What if, every time you were about to post a photo, a virtual assistant could scan it and tell you if anything in the image could compromise your privacy? I wonder how it would change the way we think about what we share on social media.
This paranoid BonziBuddy could send up a red flag in obvious cases, like when it sees you're about to post an image of your credit card or driver's license. But it could also remind you that you might be letting people know where you work if you're about to post a desk selfie. Or, it could warn you if a photo contains a clear shot of your fingerprints or an identifying tattoo.
Far from being annoying—OK, it might be a little annoying—this sort of tool might actually remind us of the many gray shades of personal privacy that we navigate every day on the internet. It might have helped the Russian soldier in the Ukraine who was tracked by his selfies, or the two Quebec women who plead guilty to smuggling cocaine into Australia and documented their whole trip on Instagram.
Although speculative, this sort of tool isn't strictly science fiction. A paper from researchers at the Max Planck Institute for Informatics in Germany, posted over the weekend on the arXiv preprint server, describes a new kind of "visual privacy advisor" that can look at photos and give them a red, yellow, or green light, privacy-wise. This is helpful, because while many people adjust their privacy settings to control who can see what they post, the posted content itself might be an afterthought.
The key to this system, the authors write, is deep learning. Deep learning "trains" a computer program known as a neural network to look for certain patterns in a large number of images. That way, when it looks at a new image, it can pick out the same patterns.
The researchers first had to create a training database. To do this, they collected tens of thousands of images and annotated them with 68 privacy categories: religion, occupation, identifying tattoos, addresses, hair colour, and so on. Then, to understand which categories are most important, they ran two surveys on 305 people. First, they asked respondents to rate how violated they would feel if they accidentally shared an image related to each of the 68 privacy categories. The participants were then shown photos (but not told which of the privacy categories they related to), and asked how comfortable they would feel sharing the image online.

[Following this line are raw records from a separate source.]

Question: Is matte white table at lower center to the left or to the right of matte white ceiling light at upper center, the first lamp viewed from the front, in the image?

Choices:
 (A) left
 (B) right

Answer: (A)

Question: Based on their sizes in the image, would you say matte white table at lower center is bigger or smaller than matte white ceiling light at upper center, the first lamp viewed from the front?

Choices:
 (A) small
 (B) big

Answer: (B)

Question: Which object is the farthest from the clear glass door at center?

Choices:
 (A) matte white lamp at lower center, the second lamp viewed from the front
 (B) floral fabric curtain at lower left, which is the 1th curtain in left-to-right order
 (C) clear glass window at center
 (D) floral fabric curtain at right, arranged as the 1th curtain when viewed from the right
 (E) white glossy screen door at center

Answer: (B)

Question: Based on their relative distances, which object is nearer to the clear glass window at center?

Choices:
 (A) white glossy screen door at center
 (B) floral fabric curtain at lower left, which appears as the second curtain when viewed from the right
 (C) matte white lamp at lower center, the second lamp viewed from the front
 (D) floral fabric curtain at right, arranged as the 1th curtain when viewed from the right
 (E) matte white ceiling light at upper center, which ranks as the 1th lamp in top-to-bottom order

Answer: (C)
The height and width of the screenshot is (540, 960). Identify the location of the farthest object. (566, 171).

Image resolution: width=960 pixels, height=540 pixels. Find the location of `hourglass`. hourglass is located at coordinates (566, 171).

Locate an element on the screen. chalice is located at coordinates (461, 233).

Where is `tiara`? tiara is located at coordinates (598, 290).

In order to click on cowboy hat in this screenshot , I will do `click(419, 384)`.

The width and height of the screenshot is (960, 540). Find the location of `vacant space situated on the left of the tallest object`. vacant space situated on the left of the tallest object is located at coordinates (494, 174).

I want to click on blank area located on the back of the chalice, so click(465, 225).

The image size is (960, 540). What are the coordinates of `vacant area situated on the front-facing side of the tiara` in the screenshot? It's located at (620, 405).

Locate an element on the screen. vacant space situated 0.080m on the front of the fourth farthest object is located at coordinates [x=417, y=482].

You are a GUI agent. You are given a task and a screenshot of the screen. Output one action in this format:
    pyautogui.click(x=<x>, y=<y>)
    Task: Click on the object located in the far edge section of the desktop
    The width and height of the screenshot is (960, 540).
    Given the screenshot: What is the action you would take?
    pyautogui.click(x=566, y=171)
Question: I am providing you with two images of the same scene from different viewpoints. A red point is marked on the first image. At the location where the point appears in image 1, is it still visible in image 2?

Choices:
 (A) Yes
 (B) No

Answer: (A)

Basically, the surveys asked how people ideally feel about their privacy boundaries versus how they enact them in practice.
After training the neural network on these sources, the researchers had a program that could look at an image and make a prediction as to the potential for privacy violation. Interestingly, the authors found that the survey respondents didn't always practice what they preached, which is exactly why their little tinfoil hat-wearing Clippy is necessary, they argue.

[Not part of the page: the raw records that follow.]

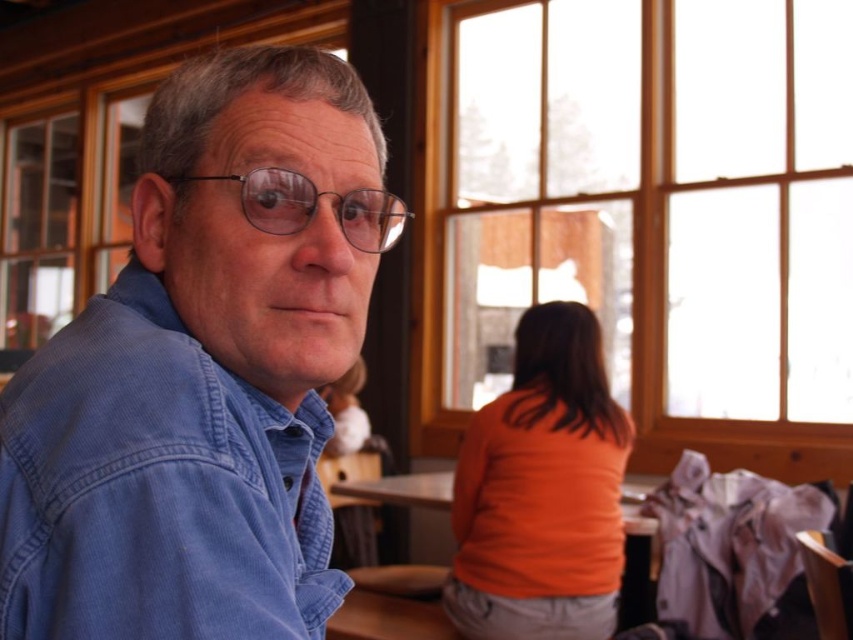
Is the position of denim shirt at left less distant than that of smooth wooden table at center?

Yes.

Between denim shirt at left and smooth wooden table at center, which one appears on the right side from the viewer's perspective?

smooth wooden table at center

Identify the location of denim shirt at left. Image resolution: width=853 pixels, height=640 pixels. (202, 371).

In the scene shown: Who is positioned more to the left, smooth wooden table at center or clear plastic glasses at center?

Positioned to the left is smooth wooden table at center.

Is point (399, 620) positioned before point (352, 212)?

No, (399, 620) is behind (352, 212).

Image resolution: width=853 pixels, height=640 pixels. What are the coordinates of `smooth wooden table at center` in the screenshot? It's located at (412, 506).

Can you confirm if wooden frame at upper right is bigger than smooth wooden table at center?

Yes, wooden frame at upper right is bigger than smooth wooden table at center.

Does wooden frame at upper right have a greater height compared to smooth wooden table at center?

Yes, wooden frame at upper right is taller than smooth wooden table at center.

Describe the element at coordinates (646, 212) in the screenshot. I see `wooden frame at upper right` at that location.

The height and width of the screenshot is (640, 853). What are the coordinates of `wooden frame at upper right` in the screenshot? It's located at (646, 212).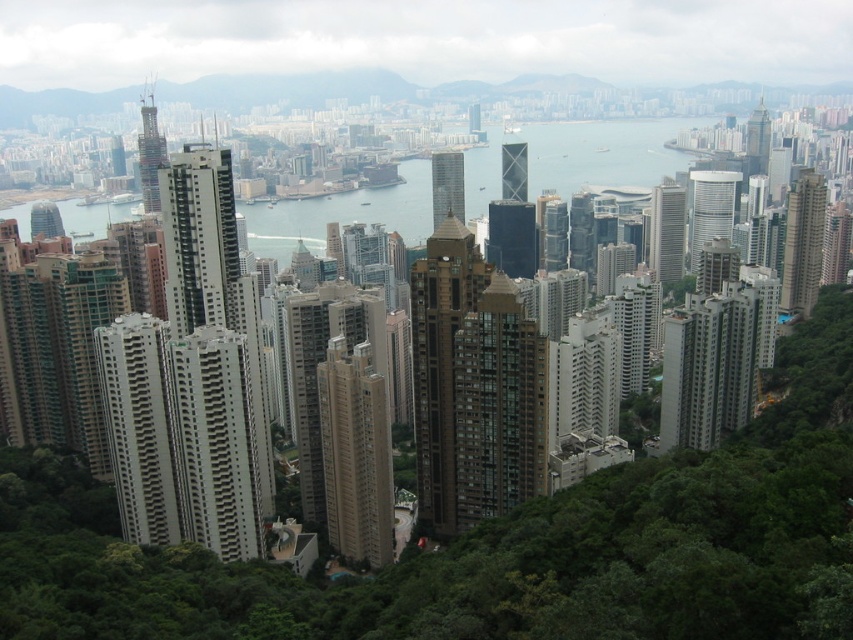
You are standing at the point marked as point (x=355, y=454) in the image. Looking around, you see the beige concrete building at center. Based on your location, which direction is the beige concrete building at center located relative to you?

The beige concrete building at center is located in the center direction from your current position at point (x=355, y=454).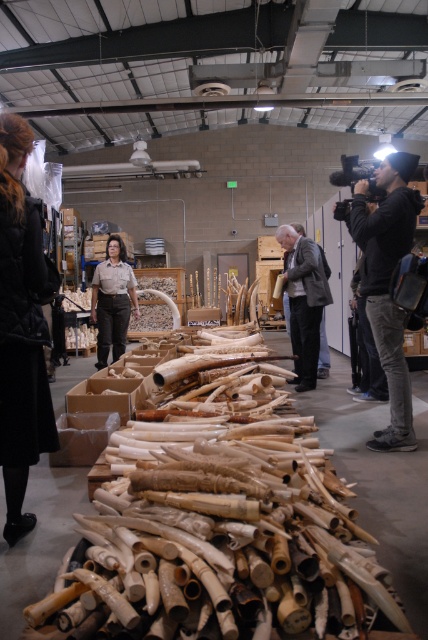
Question: Which of the following is the farthest from the observer?

Choices:
 (A) black quilted coat at center
 (B) light brown wood at center

Answer: (B)

Question: Considering the relative positions of black quilted coat at center and light brown wood at center in the image provided, where is black quilted coat at center located with respect to light brown wood at center?

Choices:
 (A) below
 (B) above

Answer: (A)

Question: Is black quilted coat at center bigger than matte khaki uniform at center?

Choices:
 (A) no
 (B) yes

Answer: (A)

Question: Where is black quilted coat at center located in relation to black hoodie at upper right in the image?

Choices:
 (A) left
 (B) right

Answer: (A)

Question: Based on their relative distances, which object is nearer to the black hoodie at upper right?

Choices:
 (A) light brown wood at center
 (B) matte khaki uniform at center
 (C) black quilted coat at center

Answer: (A)

Question: Among these points, which one is nearest to the camera?

Choices:
 (A) (377, 308)
 (B) (24, 136)
 (C) (125, 276)

Answer: (B)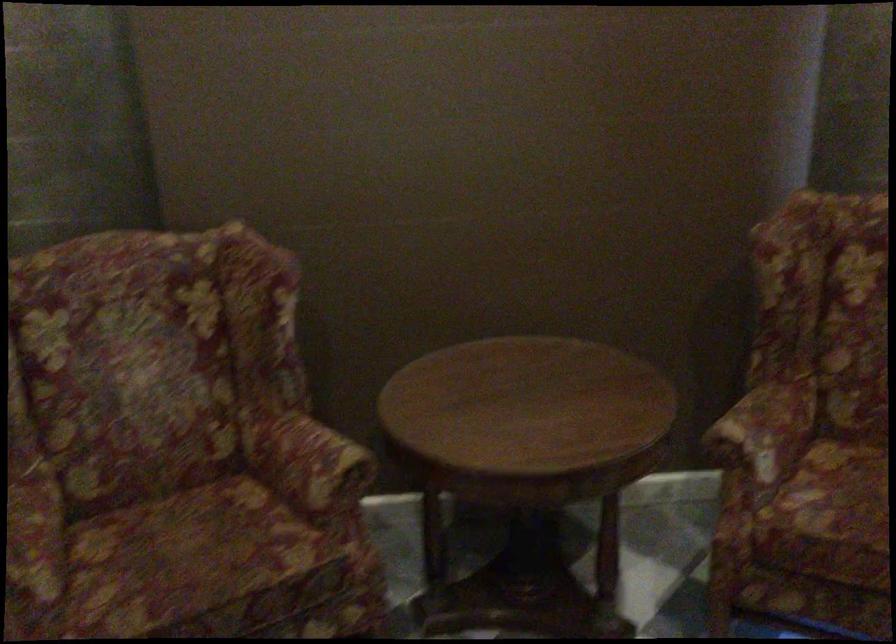
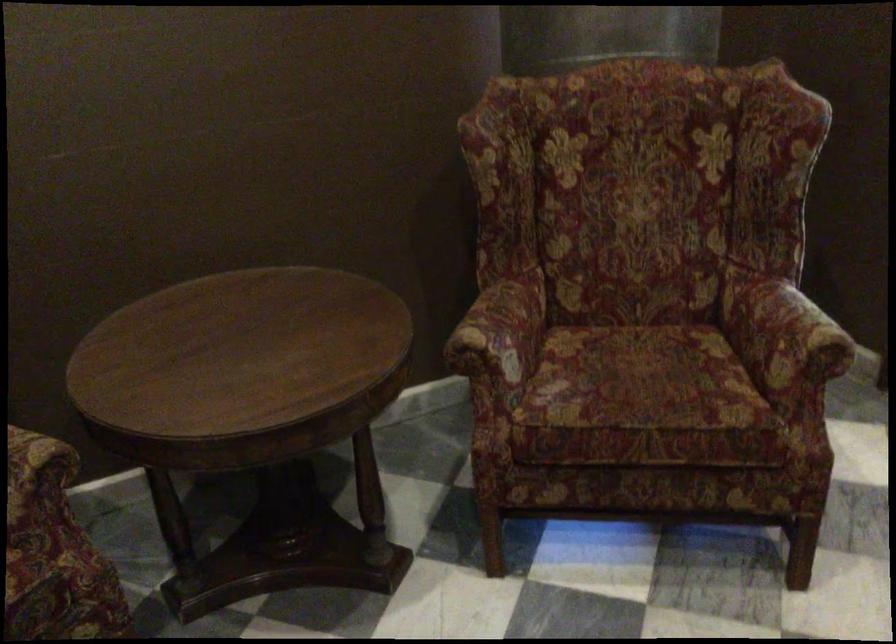
Question: The images are taken continuously from a first-person perspective. In which direction are you moving?

Choices:
 (A) Left
 (B) Right
 (C) Forward
 (D) Backward

Answer: (C)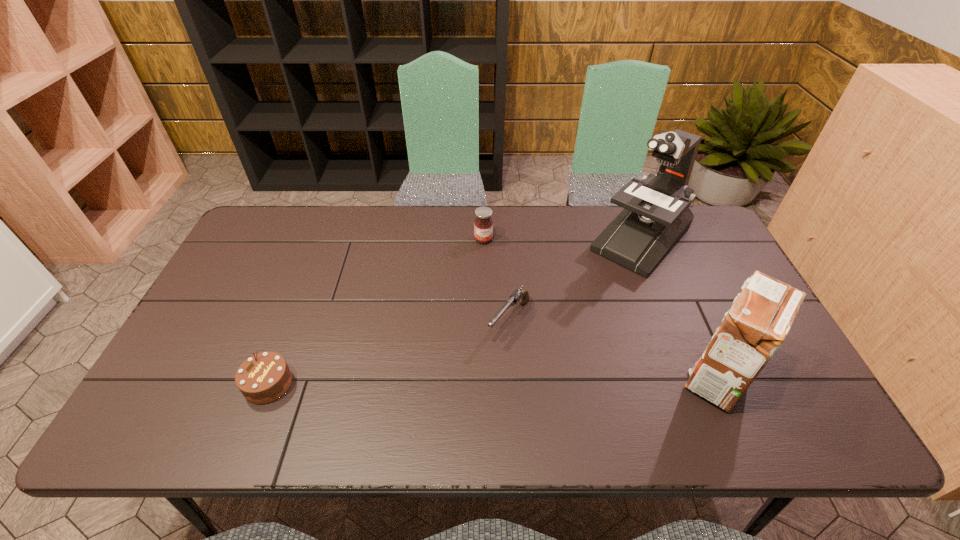
You are a GUI agent. You are given a task and a screenshot of the screen. Output one action in this format:
    pyautogui.click(x=<x>, y=<y>)
    Task: Click on the vacant spot on the desktop that is between the leftmost object and the fourth shortest object and is positioned on the label side of the jam
    
    Given the screenshot: What is the action you would take?
    coord(518,381)

Where is `vacant space on the desktop that is between the leftmost object and the second tallest object and is positioned aiming along the barrel of the gun`? The height and width of the screenshot is (540, 960). vacant space on the desktop that is between the leftmost object and the second tallest object and is positioned aiming along the barrel of the gun is located at coordinates pyautogui.click(x=459, y=382).

The height and width of the screenshot is (540, 960). Identify the location of vacant spot on the desktop that is between the leftmost object and the second tallest object and is positioned through the eyepieces of the tallest object. click(x=507, y=381).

"The significance of this research direction is highlighted by our user study which shows users often fail to enforce their own privacy preferences when judging image content," the authors write. (They could not immediately be reached for comment.)
The system has a long way to go, however, the authors note. For example, while the network excelled at identifying privacy violations related to faces, hair, etc., as well as scenes (airports and hospitals), it couldn't reliably tell the difference between, say, a student ID and a driver's license. As with most things related to AI, this could be overcome in the future with more specific training on these problem objects.
While clearly an early step, it might not be long before Siri asks, "Are you sure you want to post that vacation selfie?"